Look below for the line containing "pinky mcp: (494, 221)" and the line containing "pinky mcp: (438, 534)", then set down both and every line between them exactly, without pictures.

### Dataset entries:
◆ ◆ ◆

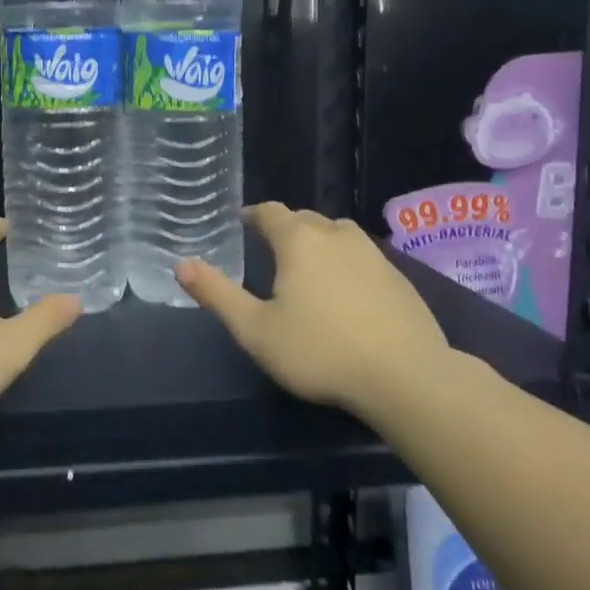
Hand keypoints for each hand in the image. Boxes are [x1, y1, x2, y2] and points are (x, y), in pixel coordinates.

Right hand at [177, 201, 449, 412]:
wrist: (407, 377)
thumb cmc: (321, 351)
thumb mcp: (256, 330)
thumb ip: (217, 294)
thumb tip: (182, 264)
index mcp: (299, 240)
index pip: (270, 212)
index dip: (252, 216)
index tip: (240, 226)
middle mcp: (337, 235)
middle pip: (304, 220)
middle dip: (284, 230)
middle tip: (267, 254)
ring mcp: (374, 254)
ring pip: (336, 235)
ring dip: (317, 244)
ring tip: (305, 270)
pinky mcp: (399, 278)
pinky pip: (361, 257)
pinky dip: (345, 264)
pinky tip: (344, 294)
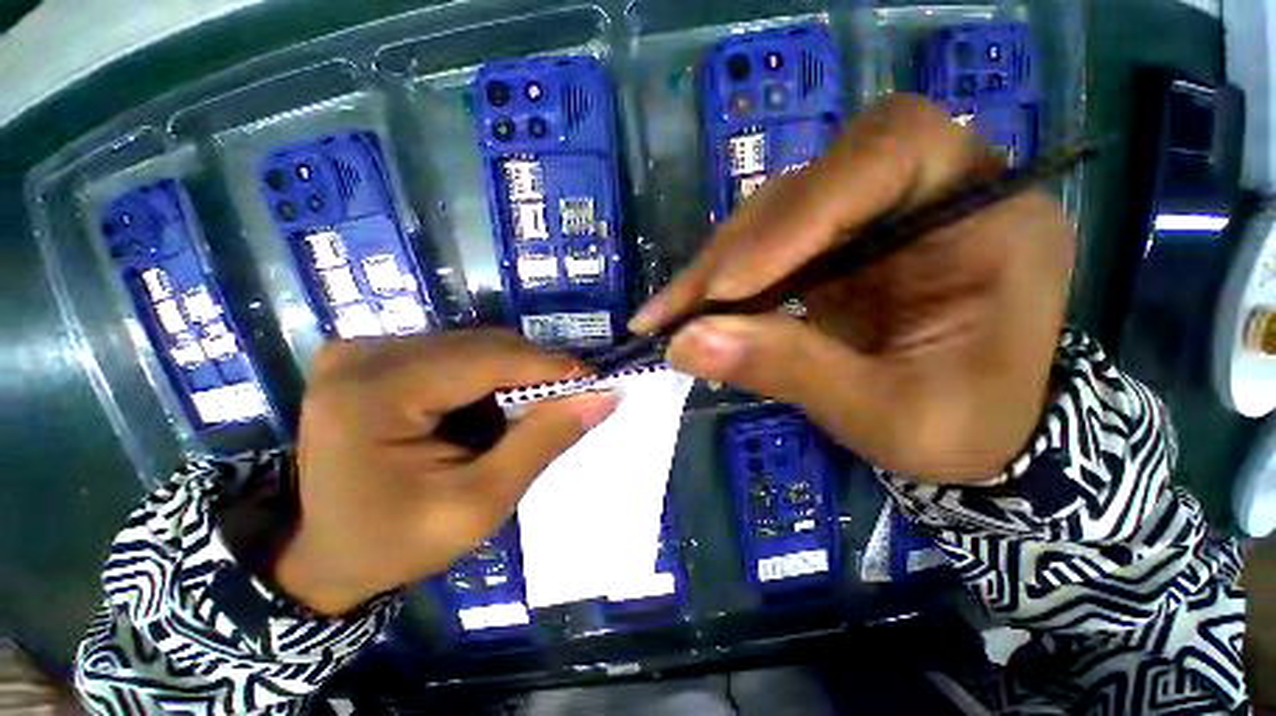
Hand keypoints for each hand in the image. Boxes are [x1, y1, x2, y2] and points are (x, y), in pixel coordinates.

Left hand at [275, 330, 616, 614]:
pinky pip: (454, 352)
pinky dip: (490, 373)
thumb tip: (601, 397)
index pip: (484, 360)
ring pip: (473, 344)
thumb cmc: (399, 541)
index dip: (548, 366)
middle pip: (480, 346)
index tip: (595, 379)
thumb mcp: (481, 503)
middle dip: (534, 371)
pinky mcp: (371, 357)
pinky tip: (497, 403)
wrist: (329, 554)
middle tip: (572, 398)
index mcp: (371, 395)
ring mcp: (363, 351)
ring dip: (515, 372)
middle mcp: (363, 357)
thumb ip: (542, 442)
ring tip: (535, 407)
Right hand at [632, 95, 1074, 481]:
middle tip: (676, 314)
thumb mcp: (886, 414)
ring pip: (772, 215)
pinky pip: (762, 246)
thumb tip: (685, 344)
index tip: (728, 287)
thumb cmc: (961, 428)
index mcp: (988, 216)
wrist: (974, 434)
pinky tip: (688, 313)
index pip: (891, 150)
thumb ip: (791, 370)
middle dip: (734, 252)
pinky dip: (719, 283)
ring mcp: (871, 217)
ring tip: (668, 319)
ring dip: (714, 269)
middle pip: (809, 184)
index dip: (798, 211)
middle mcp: (927, 193)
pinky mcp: (831, 244)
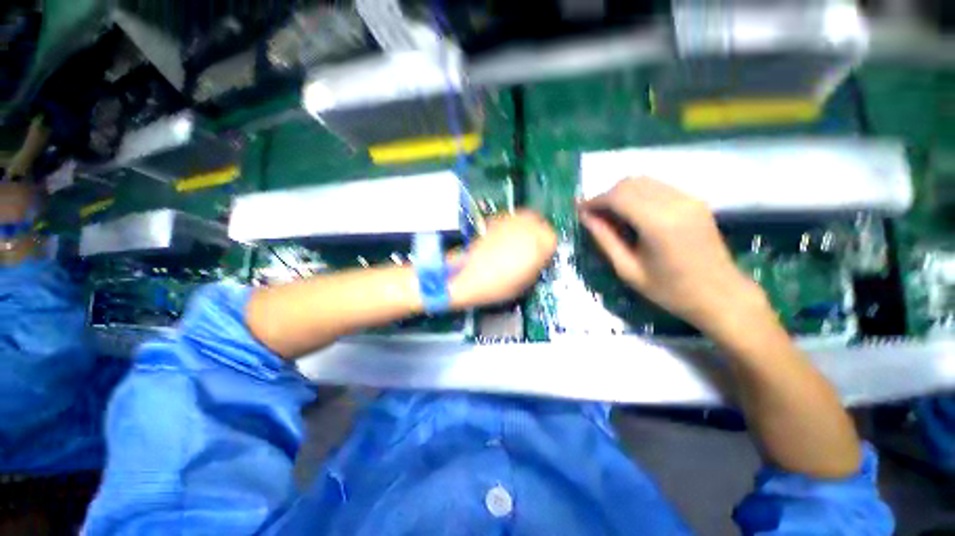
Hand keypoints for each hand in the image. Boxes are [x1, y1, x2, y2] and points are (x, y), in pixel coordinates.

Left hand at [449, 210, 556, 308]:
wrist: (469, 277)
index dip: (548, 249)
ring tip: (519, 241)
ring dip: (526, 227)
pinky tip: (505, 238)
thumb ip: (537, 266)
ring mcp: (509, 222)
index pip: (553, 239)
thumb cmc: (499, 285)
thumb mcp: (527, 282)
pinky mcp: (494, 221)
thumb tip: (538, 259)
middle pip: (540, 223)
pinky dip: (511, 226)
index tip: (542, 256)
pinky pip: (509, 219)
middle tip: (532, 247)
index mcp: (539, 243)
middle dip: (538, 234)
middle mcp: (526, 227)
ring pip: (525, 217)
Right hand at [579, 177, 767, 334]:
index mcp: (658, 223)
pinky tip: (632, 214)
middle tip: (593, 215)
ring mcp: (688, 198)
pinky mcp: (694, 200)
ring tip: (610, 215)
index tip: (579, 210)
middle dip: (606, 195)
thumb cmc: (670, 290)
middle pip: (630, 183)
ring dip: (621, 194)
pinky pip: (658, 187)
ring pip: (644, 181)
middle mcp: (675, 202)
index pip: (617, 196)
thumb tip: (585, 217)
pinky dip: (638, 195)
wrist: (721, 295)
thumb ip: (605, 239)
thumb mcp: (628, 269)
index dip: (594, 200)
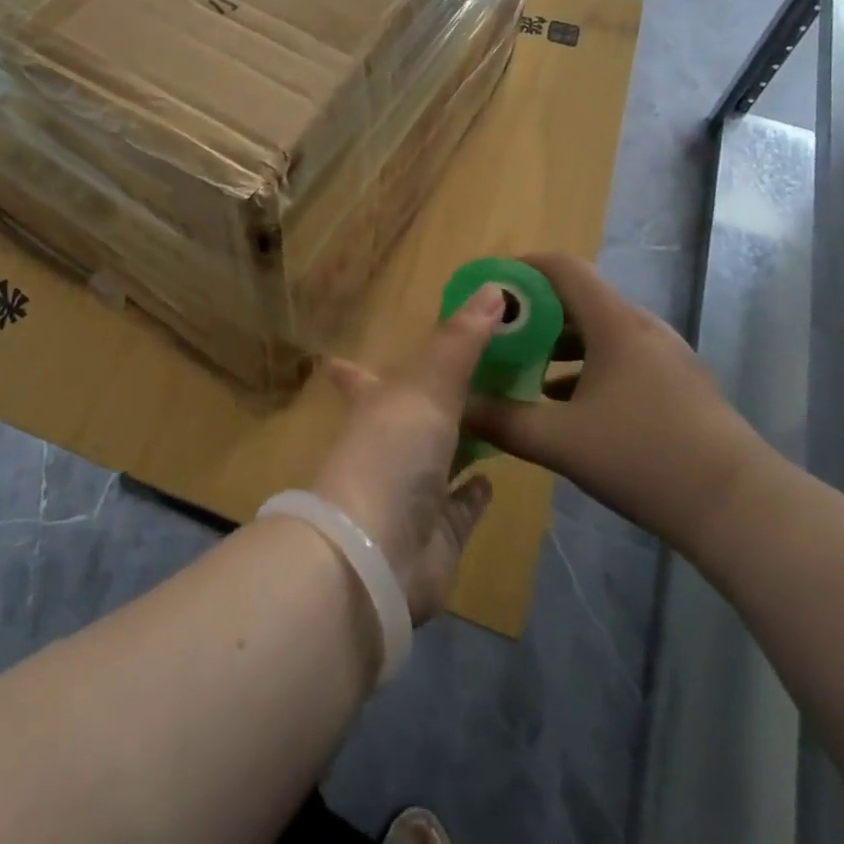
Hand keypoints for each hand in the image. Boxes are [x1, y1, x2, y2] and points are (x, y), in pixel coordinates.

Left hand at [310, 285, 501, 622]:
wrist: (375, 557)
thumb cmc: (391, 456)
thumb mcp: (426, 386)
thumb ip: (460, 341)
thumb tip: (494, 286)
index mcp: (373, 407)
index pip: (359, 378)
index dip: (353, 366)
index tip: (345, 353)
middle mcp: (388, 447)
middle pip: (412, 416)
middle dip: (436, 398)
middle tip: (478, 375)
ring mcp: (412, 493)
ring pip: (440, 457)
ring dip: (463, 439)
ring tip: (498, 415)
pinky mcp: (438, 534)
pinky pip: (461, 507)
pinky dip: (474, 493)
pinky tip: (493, 479)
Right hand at [461, 253, 769, 556]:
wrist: (741, 509)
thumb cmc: (645, 458)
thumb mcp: (561, 441)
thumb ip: (503, 421)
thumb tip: (459, 407)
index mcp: (614, 322)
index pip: (562, 267)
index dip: (521, 269)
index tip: (488, 288)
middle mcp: (641, 327)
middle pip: (578, 299)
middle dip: (532, 314)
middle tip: (496, 337)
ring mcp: (664, 356)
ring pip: (599, 332)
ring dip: (558, 345)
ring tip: (523, 372)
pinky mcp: (677, 385)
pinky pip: (620, 358)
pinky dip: (585, 368)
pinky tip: (566, 406)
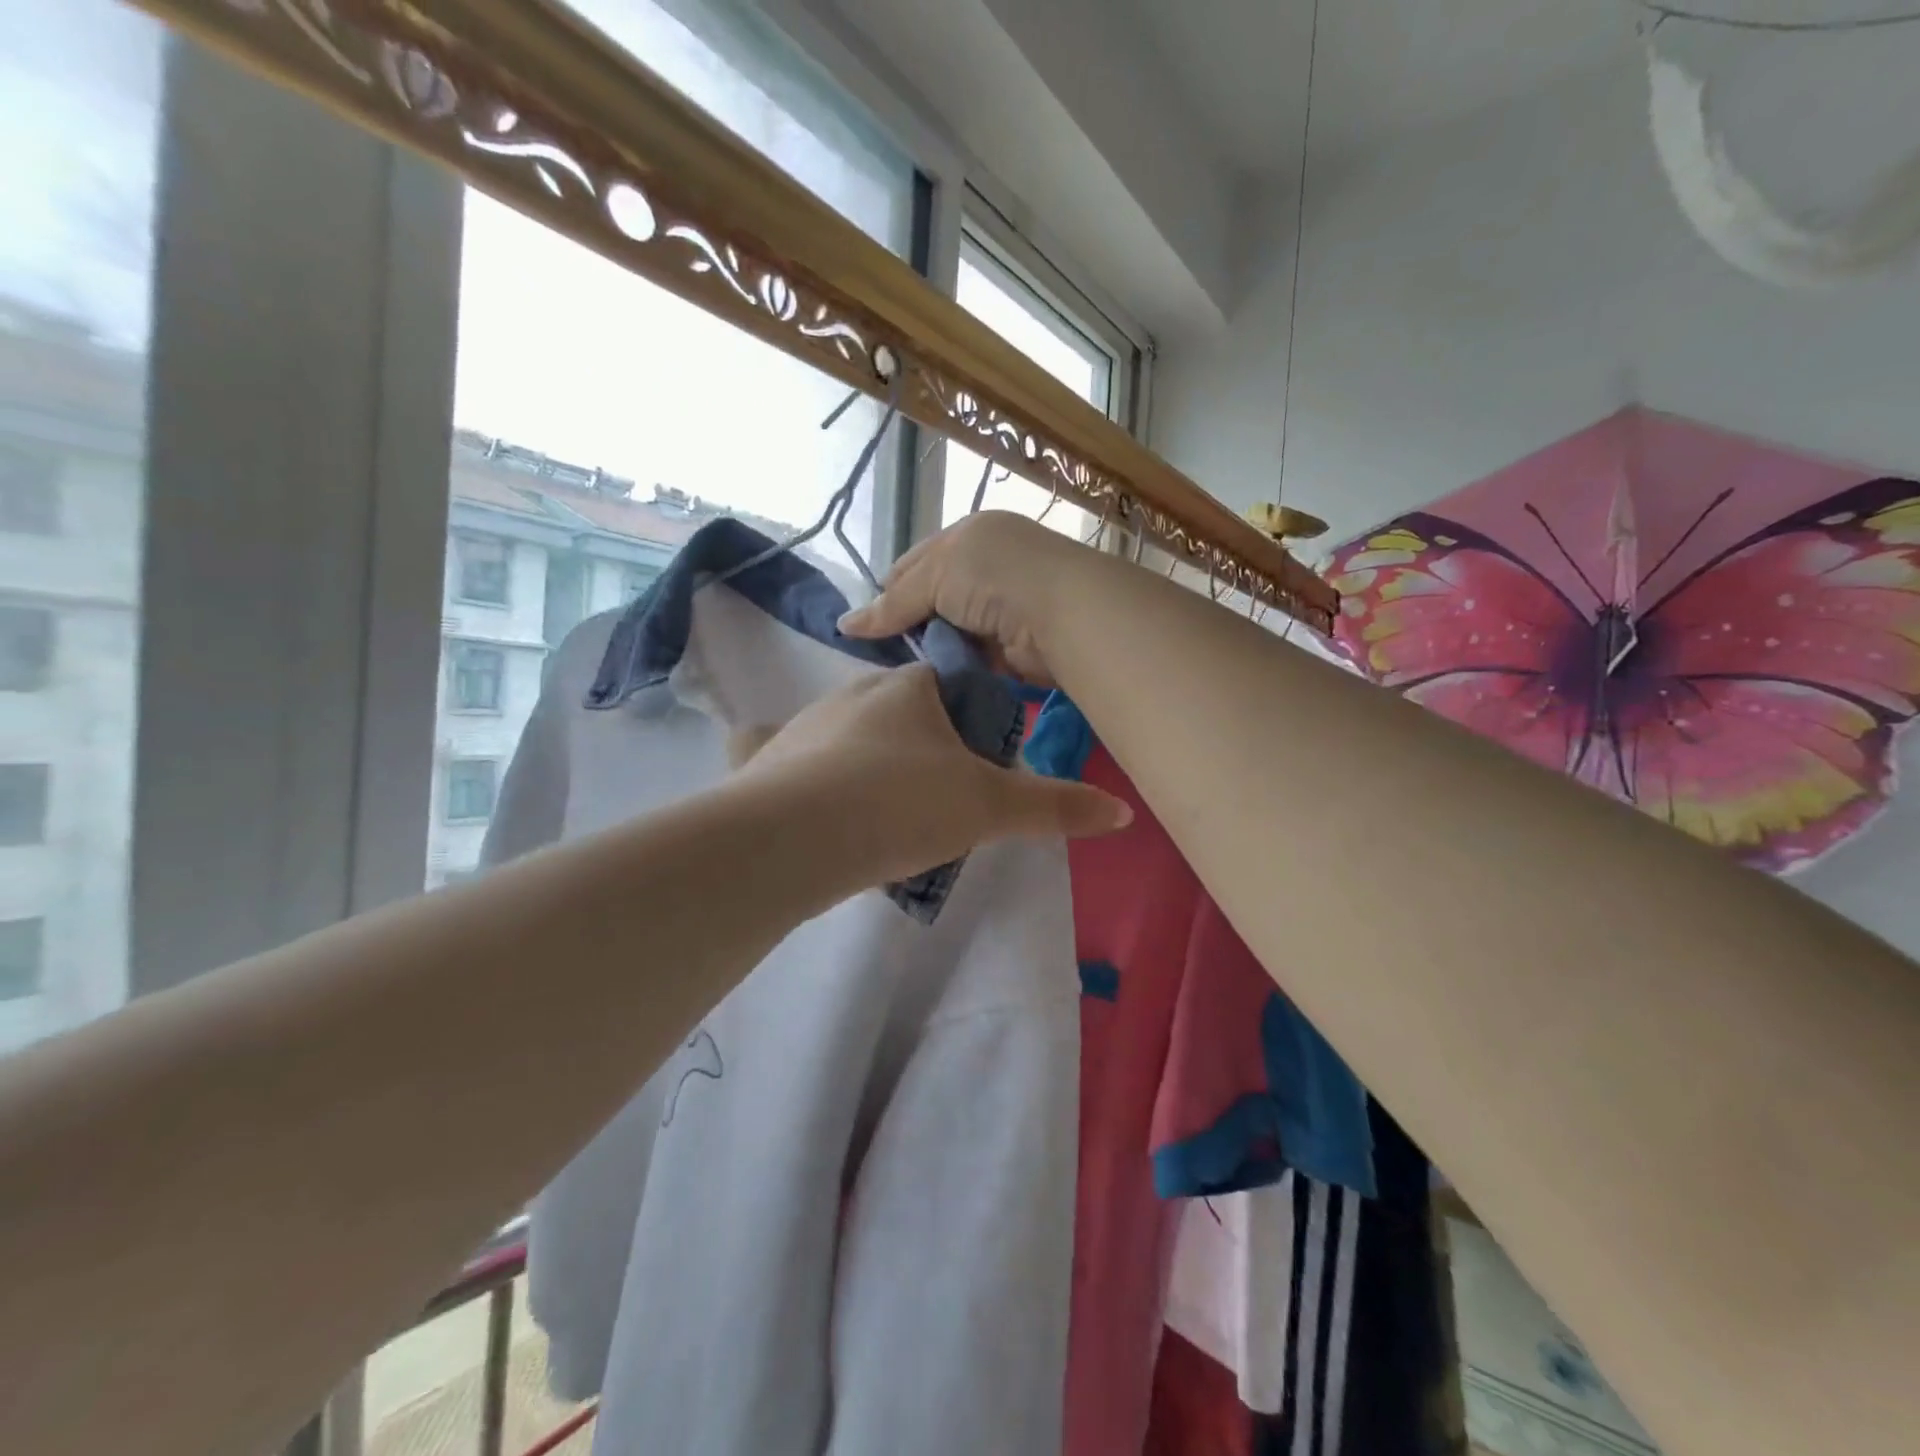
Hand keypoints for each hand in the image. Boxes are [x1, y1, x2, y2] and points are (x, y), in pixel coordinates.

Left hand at [739, 664, 1129, 884]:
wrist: (798, 837)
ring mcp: (801, 725)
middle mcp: (851, 693)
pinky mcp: (761, 760)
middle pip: (896, 710)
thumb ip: (1055, 807)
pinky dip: (786, 761)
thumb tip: (1122, 813)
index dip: (967, 720)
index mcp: (907, 690)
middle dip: (917, 745)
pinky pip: (774, 749)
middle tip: (933, 802)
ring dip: (863, 761)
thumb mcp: (989, 809)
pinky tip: (794, 788)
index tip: (976, 767)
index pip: (946, 685)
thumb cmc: (902, 804)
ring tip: (880, 817)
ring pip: (844, 734)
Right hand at [837, 512, 1097, 685]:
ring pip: (951, 632)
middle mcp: (987, 568)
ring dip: (932, 650)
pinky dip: (955, 667)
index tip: (866, 626)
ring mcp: (1003, 608)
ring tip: (903, 672)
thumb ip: (893, 603)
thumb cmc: (994, 576)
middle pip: (932, 600)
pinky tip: (933, 681)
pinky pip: (973, 658)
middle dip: (909, 625)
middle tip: (882, 655)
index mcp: (969, 536)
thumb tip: (844, 626)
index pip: (915, 563)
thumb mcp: (935, 575)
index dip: (889, 592)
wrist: (1062, 611)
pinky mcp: (1014, 646)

◆ ◆ ◆

### Written reply:
pinky mcp: (494, 221)
thumb tip: (538, 259)
middle pip: (540, 223)
pinky dip: (511, 226)
index tip: (542, 256)
pinky pip: (509, 219)
middle tip: (532, 247)
index mcp: (539, 243)
middle dip: (538, 234)
middle mcp: (526, 227)
ring pip: (525, 217)
Right hand at [579, 177, 767, 334]:
index mcp: (658, 223)
pinky tip: (632, 214)
middle tip: (593, 215)
ring mcp: (688, 198)
pinky mcp: (694, 200)
ring tip: (610, 215)
index tip: (579, 210)
middle dip: (606, 195)
thumb cmc: (670, 290)
middle pip: (630, 183)
ring dip: (621, 194)
pinky pip: (658, 187)
ring pip: (644, 181)
middle mcp: (675, 202)
index pip: (617, 196)
thumb tip: (585, 217)
pinky dip: (638, 195)
wrist: (721, 295)
thumb ip: (605, 239)
thumb mcp: (628, 269)
index dip: (594, 200)
Hand keypoints for each hand in the image. Boxes are [x1, y1, x2, y2] and points are (x, y), in pixel coordinates.

Left hand at [310, 285, 501, 622]:
wrist: (375, 557)
thumb cmc: (391, 456)
thumb mcp: (426, 386)
thumb ip: (460, 341)
thumb tip: (494, 286)
index mcp: (373, 407)
index pip: (359, 378)
index dip: (353, 366)
index tip: (345, 353)
middle mcp: (388, 447)
middle pip: (412, 416)
middle dip: (436, 398)
middle tip: (478, 375)
ring mcp: (412, 493)
ring pip: (440, 457)
ring dip: (463, 439)
ring tip: (498, 415)
pinky mcp: (438, 534)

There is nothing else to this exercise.